RECORDS TO PROCESS section start
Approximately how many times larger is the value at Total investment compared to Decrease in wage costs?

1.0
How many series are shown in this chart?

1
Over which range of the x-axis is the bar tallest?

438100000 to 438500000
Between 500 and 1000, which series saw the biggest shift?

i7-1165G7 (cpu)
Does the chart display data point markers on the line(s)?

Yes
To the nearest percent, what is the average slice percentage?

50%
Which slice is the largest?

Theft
RECORDS TO PROCESS section end
RECORDS TO PROCESS section start
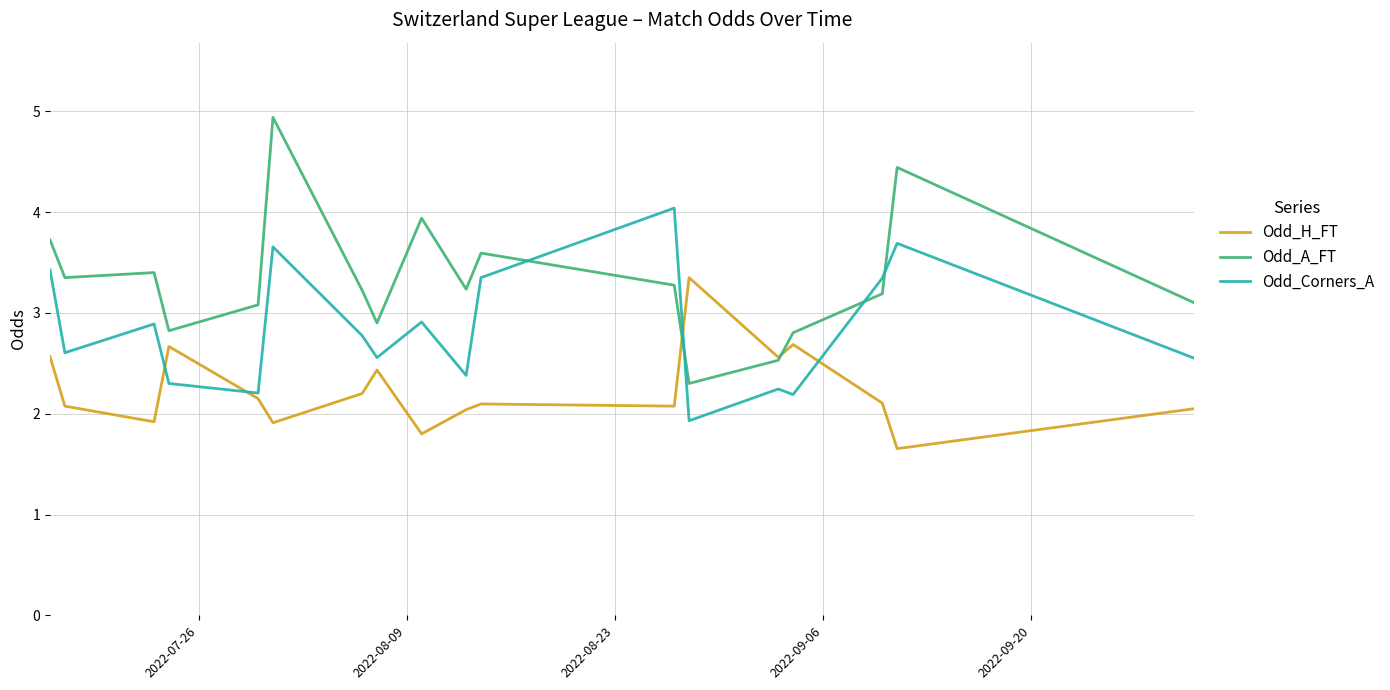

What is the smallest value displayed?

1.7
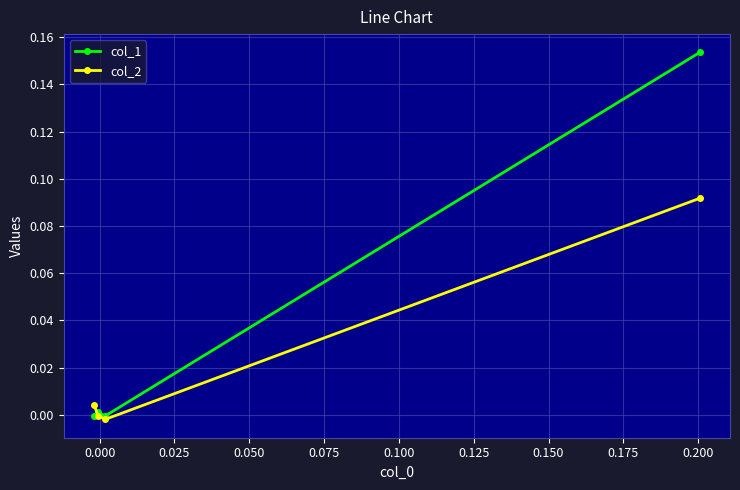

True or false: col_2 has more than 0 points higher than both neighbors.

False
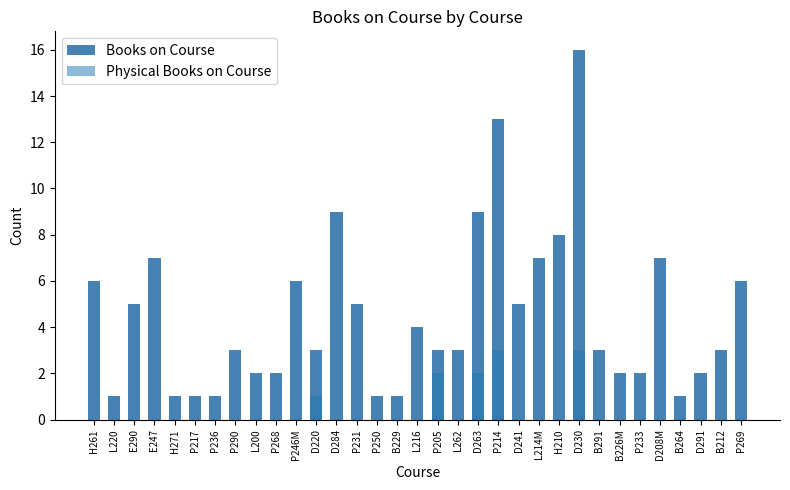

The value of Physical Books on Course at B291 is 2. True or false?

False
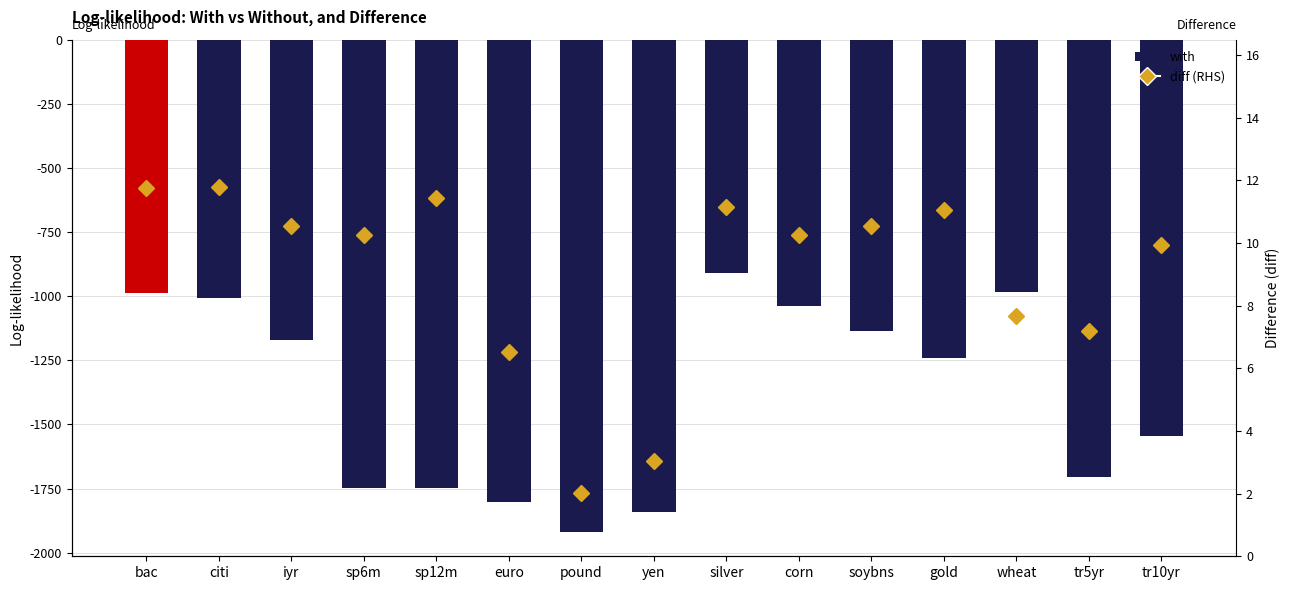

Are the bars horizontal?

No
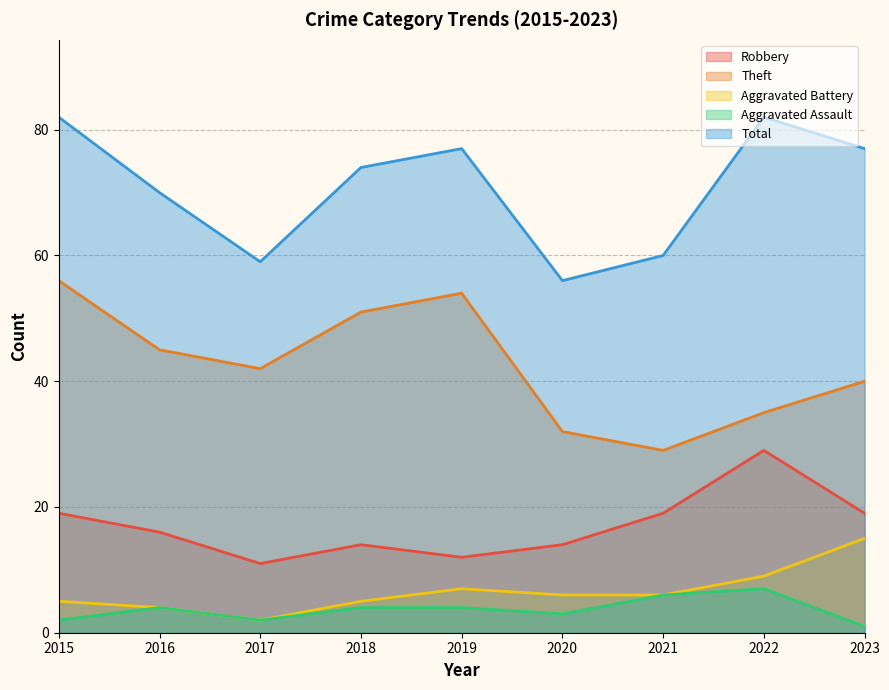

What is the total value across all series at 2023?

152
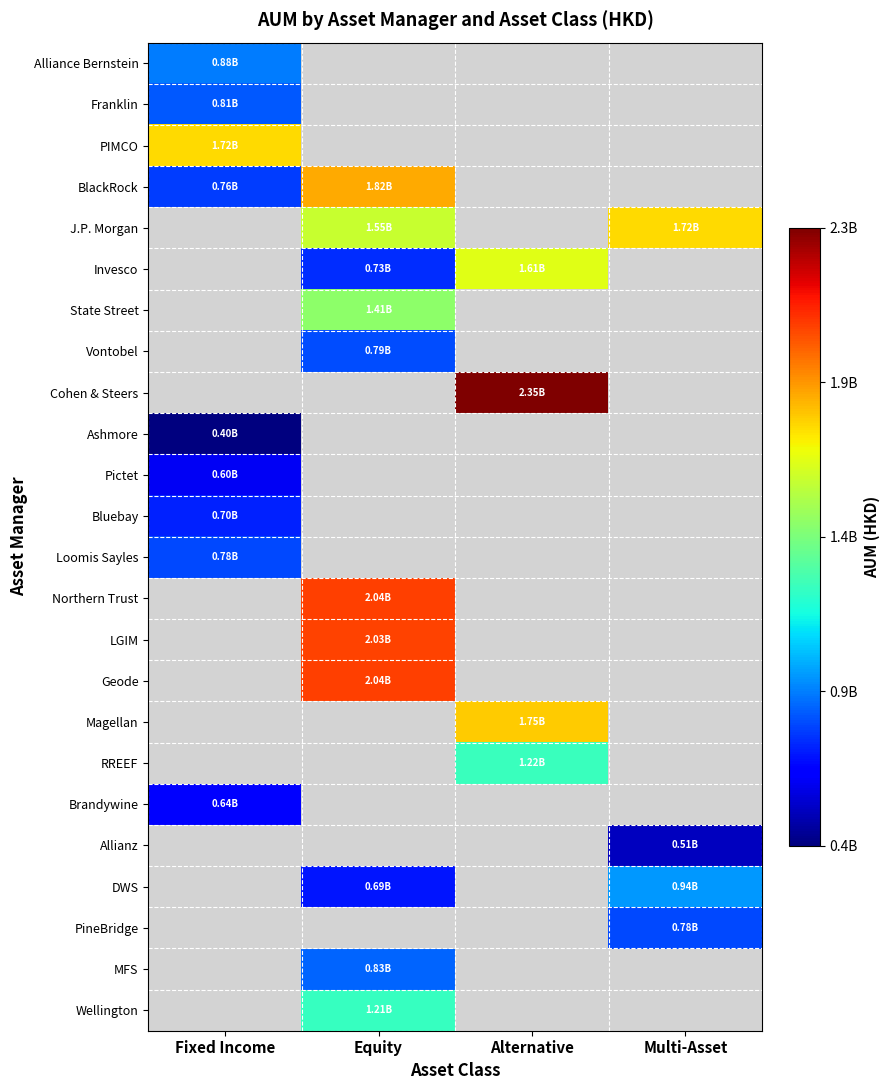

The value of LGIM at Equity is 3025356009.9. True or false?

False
RECORDS TO PROCESS section end
◆ **PROBLEM**: Starting at the line that contains "Approximately how many" and ending after the line that contains "Which slice is the largest?", rewrite the data with "graph" substituted for "chart" and everything else left unchanged.

◆ **RESULT OF THE EXERCISE**:
Approximately how many times larger is the value at Total investment compared to Decrease in wage costs?

1.0
How many series are shown in this graph?

1
Over which range of the x-axis is the bar tallest?

438100000 to 438500000
Between 500 and 1000, which series saw the biggest shift?

i7-1165G7 (cpu)
Does the graph display data point markers on the line(s)?

Yes
To the nearest percent, what is the average slice percentage?

50%
Which slice is the largest?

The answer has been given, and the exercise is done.